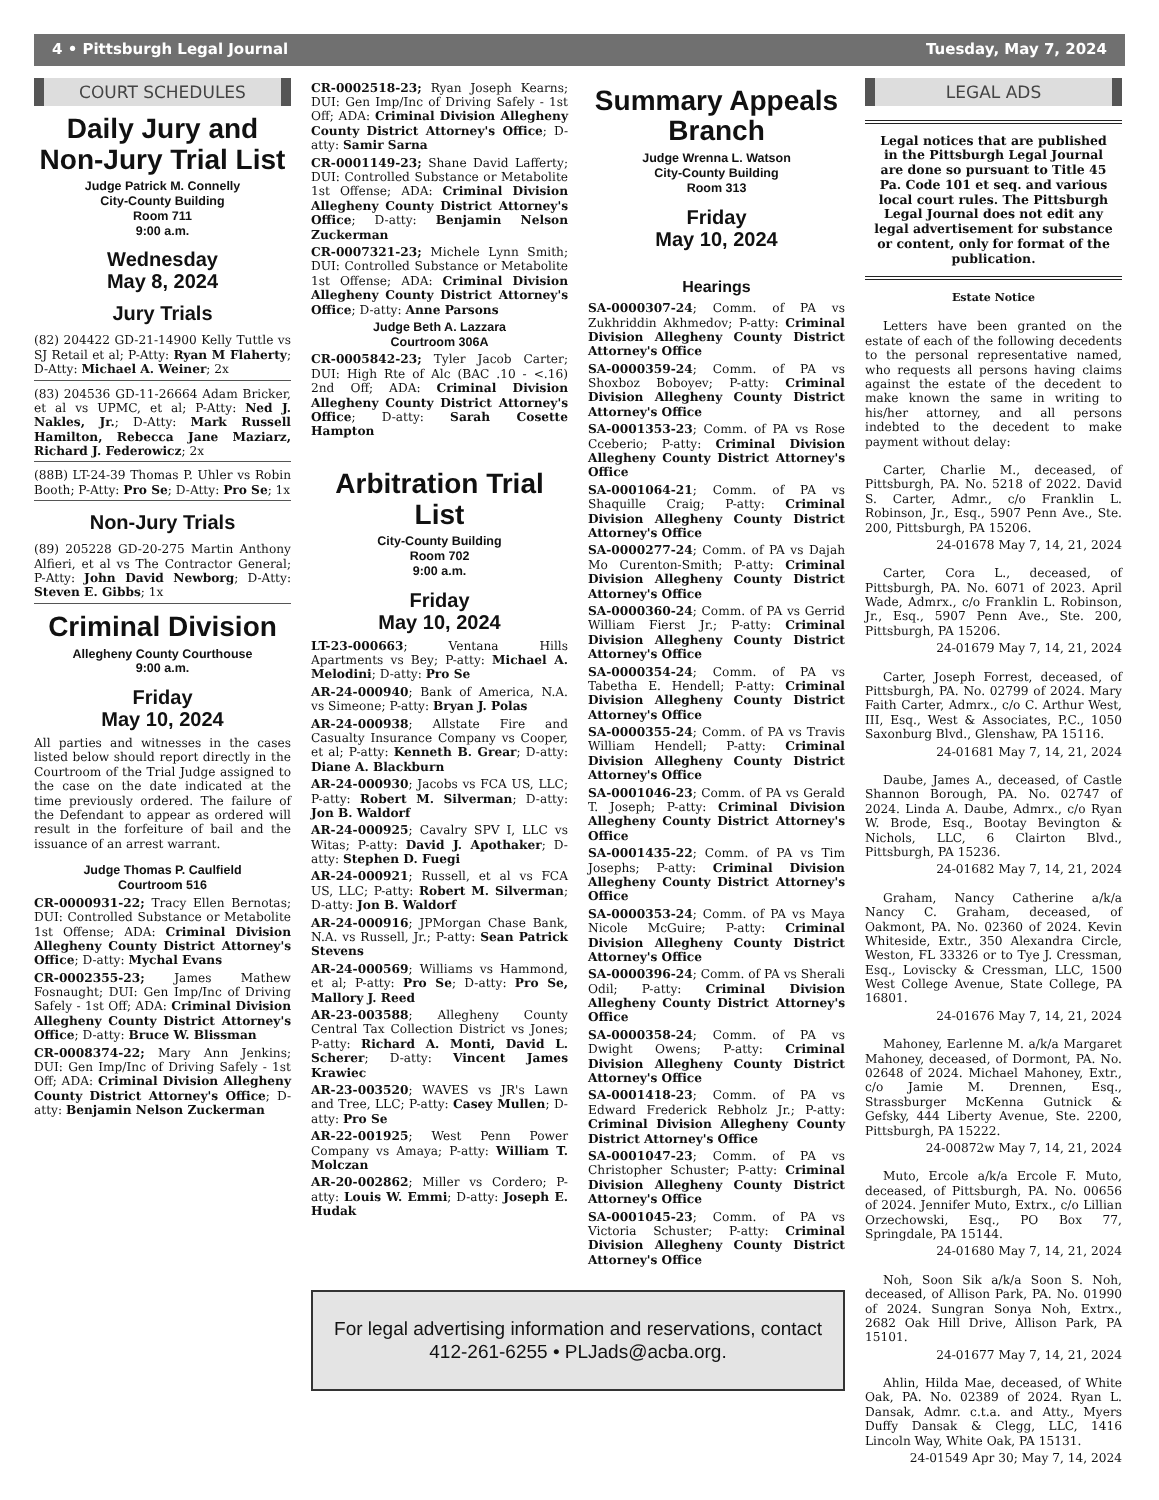4 • Pittsburgh Legal Journal Tuesday, May 7, 2024
COURT SCHEDULES
Daily Jury and Non-Jury Trial List
Judge Patrick M. Connelly
City-County Building
Room 711
9:00 a.m.
Wednesday
May 8, 2024
Jury Trials
(82) 204422 GD-21-14900 Kelly Tuttle vs SJ Retail et al; P-Atty: Ryan M Flaherty; D-Atty: Michael A. Weiner; 2x
(83) 204536 GD-11-26664 Adam Bricker, et al vs UPMC, et al; P-Atty: Ned J. Nakles, Jr.; D-Atty: Mark Russell Hamilton, Rebecca Jane Maziarz, Richard J. Federowicz; 2x
(88B) LT-24-39 Thomas P. Uhler vs Robin Booth; P-Atty: Pro Se; D-Atty: Pro Se; 1x
Non-Jury Trials
(89) 205228 GD-20-275 Martin Anthony Alfieri, et al vs The Contractor General; P-Atty: John David Newborg; D-Atty: Steven E. Gibbs; 1x
Criminal Division
Allegheny County Courthouse
9:00 a.m.
Friday
May 10, 2024
All parties and witnesses in the cases listed below should report directly in the Courtroom of the Trial Judge assigned to the case on the date indicated at the time previously ordered. The failure of the Defendant to appear as ordered will result in the forfeiture of bail and the issuance of an arrest warrant.
Judge Thomas P. Caulfield
Courtroom 516
CR-0000931-22; Tracy Ellen Bernotas; DUI: Controlled Substance or Metabolite 1st Offense; ADA: Criminal Division Allegheny County District Attorney's Office; D-atty: Mychal Evans
CR-0002355-23; James Mathew Fosnaught; DUI: Gen Imp/Inc of Driving Safely - 1st Off; ADA: Criminal Division Allegheny County District Attorney's Office; D-atty: Bruce W. Blissman
CR-0008374-22; Mary Ann Jenkins; DUI: Gen Imp/Inc of Driving Safely - 1st Off; ADA: Criminal Division Allegheny County District Attorney's Office; D-atty: Benjamin Nelson Zuckerman
CR-0002518-23; Ryan Joseph Kearns; DUI: Gen Imp/Inc of Driving Safely - 1st Off; ADA: Criminal Division Allegheny County District Attorney's Office; D-atty: Samir Sarna
CR-0001149-23; Shane David Lafferty; DUI: Controlled Substance or Metabolite 1st Offense; ADA: Criminal Division Allegheny County District Attorney's Office; D-atty: Benjamin Nelson Zuckerman
CR-0007321-23; Michele Lynn Smith; DUI: Controlled Substance or Metabolite 1st Offense; ADA: Criminal Division Allegheny County District Attorney's Office; D-atty: Anne Parsons
Judge Beth A. Lazzara
Courtroom 306A
CR-0005842-23; Tyler Jacob Carter; DUI: High Rte of Alc (BAC .10 - <.16) 2nd Off; ADA: Criminal Division Allegheny County District Attorney's Office; D-atty: Sarah Cosette Hampton
Arbitration Trial List
City-County Building
Room 702
9:00 a.m.
Friday
May 10, 2024
LT-23-000663; Ventana Hills Apartments vs Bey; P-atty: Michael A. Melodini; D-atty: Pro Se
AR-24-000940; Bank of America, N.A. vs Simeone; P-atty: Bryan J. Polas
AR-24-000938; Allstate Fire and Casualty Insurance Company vs Cooper, et al; P-atty: Kenneth B. Grear; D-atty: Diane A. Blackburn
AR-24-000930; Jacobs vs FCA US, LLC; P-atty: Robert M. Silverman; D-atty: Jon B. Waldorf
AR-24-000925; Cavalry SPV I, LLC vs Witas; P-atty: David J. Apothaker; D-atty: Stephen D. Fuegi
AR-24-000921; Russell, et al vs FCA US, LLC; P-atty: Robert M. Silverman; D-atty: Jon B. Waldorf
AR-24-000916; JPMorgan Chase Bank, N.A. vs Russell, Jr.; P-atty: Sean Patrick Stevens
AR-24-000569; Williams vs Hammond, et al; P-atty: Pro Se; D-atty: Pro Se, Mallory J. Reed
AR-23-003588; Allegheny County Central Tax Collection District vs Jones; P-atty: Richard A. Monti, David L. Scherer; D-atty: Vincent James Krawiec
AR-23-003520; WAVES vs JR's Lawn and Tree, LLC; P-atty: Casey Mullen; D-atty: Pro Se
AR-22-001925; West Penn Power Company vs Amaya; P-atty: William T. Molczan
AR-20-002862; Miller vs Cordero; P-atty: Louis W. Emmi; D-atty: Joseph E. Hudak
Summary Appeals Branch
Judge Wrenna L. Watson
City-County Building
Room 313
Friday
May 10, 2024
Hearings
SA-0000307-24; Comm. of PA vs Zukhriddin Akhmedov; P-atty: Criminal Division Allegheny County District Attorney's Office
SA-0000359-24; Comm. of PA vs Shoxboz Boboyev; P-atty: Criminal Division Allegheny County District Attorney's Office
SA-0001353-23; Comm. of PA vs Rose Cceberio; P-atty: Criminal Division Allegheny County District Attorney's Office
SA-0001064-21; Comm. of PA vs Shaquille Craig; P-atty: Criminal Division Allegheny County District Attorney's Office
SA-0000277-24; Comm. of PA vs Dajah Mo Curenton-Smith; P-atty: Criminal Division Allegheny County District Attorney's Office
SA-0000360-24; Comm. of PA vs Gerrid William Fierst Jr.; P-atty: Criminal Division Allegheny County District Attorney's Office
SA-0000354-24; Comm. of PA vs Tabetha E. Hendell; P-atty: Criminal Division Allegheny County District Attorney's Office
SA-0000355-24; Comm. of PA vs Travis William Hendell; P-atty: Criminal Division Allegheny County District Attorney's Office
SA-0001046-23; Comm. of PA vs Gerald T. Joseph; P-atty: Criminal Division Allegheny County District Attorney's Office
SA-0001435-22; Comm. of PA vs Tim Josephs; P-atty: Criminal Division Allegheny County District Attorney's Office
SA-0000353-24; Comm. of PA vs Maya Nicole McGuire; P-atty: Criminal Division Allegheny County District Attorney's Office
SA-0000396-24; Comm. of PA vs Sherali Odil; P-atty: Criminal Division Allegheny County District Attorney's Office
SA-0000358-24; Comm. of PA vs Dwight Owens; P-atty: Criminal Division Allegheny County District Attorney's Office
SA-0001418-23; Comm. of PA vs Edward Frederick Rebholz Jr.; P-atty: Criminal Division Allegheny County District Attorney's Office
SA-0001047-23; Comm. of PA vs Christopher Schuster; P-atty: Criminal Division Allegheny County District Attorney's Office
SA-0001045-23; Comm. of PA vs Victoria Schuster; P-atty: Criminal Division Allegheny County District Attorney's Office
For legal advertising information and reservations, contact
412-261-6255 • PLJads@acba.org.
LEGAL ADS
Legal notices that are published in the Pittsburgh Legal Journal are done so pursuant to Title 45 Pa. Code 101 et seq. and various local court rules. The Pittsburgh Legal Journal does not edit any legal advertisement for substance or content, only for format of the publication.
Estate Notice
Letters have been granted on the estate of each of the following decedents to the personal representative named, who requests all persons having claims against the estate of the decedent to make known the same in writing to his/her attorney, and all persons indebted to the decedent to make payment without delay:
Carter, Charlie M., deceased, of Pittsburgh, PA. No. 5218 of 2022. David S. Carter, Admr., c/o Franklin L. Robinson, Jr., Esq., 5907 Penn Ave., Ste. 200, Pittsburgh, PA 15206.
24-01678 May 7, 14, 21, 2024
Carter, Cora L., deceased, of Pittsburgh, PA. No. 6071 of 2023. April Wade, Admrx., c/o Franklin L. Robinson, Jr., Esq., 5907 Penn Ave., Ste. 200, Pittsburgh, PA 15206.
24-01679 May 7, 14, 21, 2024
Carter, Joseph Forrest, deceased, of Pittsburgh, PA. No. 02799 of 2024. Mary Faith Carter, Admrx., c/o C. Arthur West, III, Esq., West & Associates, P.C., 1050 Saxonburg Blvd., Glenshaw, PA 15116.
24-01681 May 7, 14, 21, 2024
Daube, James A., deceased, of Castle Shannon Borough, PA. No. 02747 of 2024. Linda A. Daube, Admrx., c/o Ryan W. Brode, Esq., Bootay Bevington & Nichols, LLC, 6 Clairton Blvd., Pittsburgh, PA 15236.
24-01682 May 7, 14, 21, 2024
Graham, Nancy Catherine a/k/a Nancy C. Graham, deceased, of Oakmont, PA. No. 02360 of 2024. Kevin Whiteside, Extr., 350 Alexandra Circle, Weston, FL 33326 or to Tye J. Cressman, Esq., Loviscky & Cressman, LLC, 1500 West College Avenue, State College, PA 16801.
24-01676 May 7, 14, 21, 2024
Mahoney, Earlenne M. a/k/a Margaret Mahoney, deceased, of Dormont, PA. No. 02648 of 2024. Michael Mahoney, Extr., c/o Jamie M. Drennen, Esq., Strassburger McKenna Gutnick & Gefsky, 444 Liberty Avenue, Ste. 2200, Pittsburgh, PA 15222.
24-00872w May 7, 14, 21, 2024
Muto, Ercole a/k/a Ercole F. Muto, deceased, of Pittsburgh, PA. No. 00656 of 2024. Jennifer Muto, Extrx., c/o Lillian Orzechowski, Esq., PO Box 77, Springdale, PA 15144.
24-01680 May 7, 14, 21, 2024
Noh, Soon Sik a/k/a Soon S. Noh, deceased, of Allison Park, PA. No. 01990 of 2024. Sungran Sonya Noh, Extrx., 2682 Oak Hill Drive, Allison Park, PA 15101.
24-01677 May 7, 14, 21, 2024
Ahlin, Hilda Mae, deceased, of White Oak, PA. No. 02389 of 2024. Ryan L. Dansak, Admr. c.t.a. and Atty., Myers Duffy Dansak & Clegg, LLC, 1416 Lincoln Way, White Oak, PA 15131.
24-01549 Apr 30; May 7, 14, 2024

▸ **How to complete this task**
Could you return exactly the lines above from the line with "Judge Beth A. Lazzara" to the line with "Judge Wrenna L. Watson", both included, and nothing else?

▸ **Output for this task**
Judge Beth A. Lazzara
Courtroom 306A
CR-0005842-23; Tyler Jacob Carter; DUI: High Rte of Alc (BAC .10 - <.16) 2nd Off; ADA: Criminal Division Allegheny County District Attorney's Office; D-atty: Sarah Cosette Hampton
Arbitration Trial List
City-County Building
Room 702
9:00 a.m.
Friday
May 10, 2024
LT-23-000663; Ventana Hills Apartments vs Bey; P-atty: Michael A. Melodini; D-atty: Pro Se
AR-24-000940; Bank of America, N.A. vs Simeone; P-atty: Bryan J. Polas
AR-24-000938; Allstate Fire and Casualty Insurance Company vs Cooper, et al; P-atty: Kenneth B. Grear; D-atty: Diane A. Blackburn
AR-24-000930; Jacobs vs FCA US, LLC; P-atty: Robert M. Silverman; D-atty: Jon B. Waldorf
AR-24-000925; Cavalry SPV I, LLC vs Witas; P-atty: David J. Apothaker; D-atty: Stephen D. Fuegi
AR-24-000921; Russell, et al vs FCA US, LLC; P-atty: Robert M. Silverman; D-atty: Jon B. Waldorf
AR-24-000916; JPMorgan Chase Bank, N.A. vs Russell, Jr.; P-atty: Sean Patrick Stevens
AR-24-000569; Williams vs Hammond, et al; P-atty: Pro Se; D-atty: Pro Se, Mallory J. Reed
AR-23-003588; Allegheny County Central Tax Collection District vs Jones; P-atty: Richard A. Monti, David L. Scherer; D-atty: Vincent James Krawiec
AR-23-003520; WAVES vs JR's Lawn and Tree, LLC; P-atty: Casey Mullen; D-atty: Pro Se
AR-22-001925; West Penn Power Company vs Amaya; P-atty: William T. Molczan
AR-20-002862; Miller vs Cordero; P-atty: Louis W. Emmi; D-atty: Joseph E. Hudak
Summary Appeals Branch
Judge Wrenna L. Watson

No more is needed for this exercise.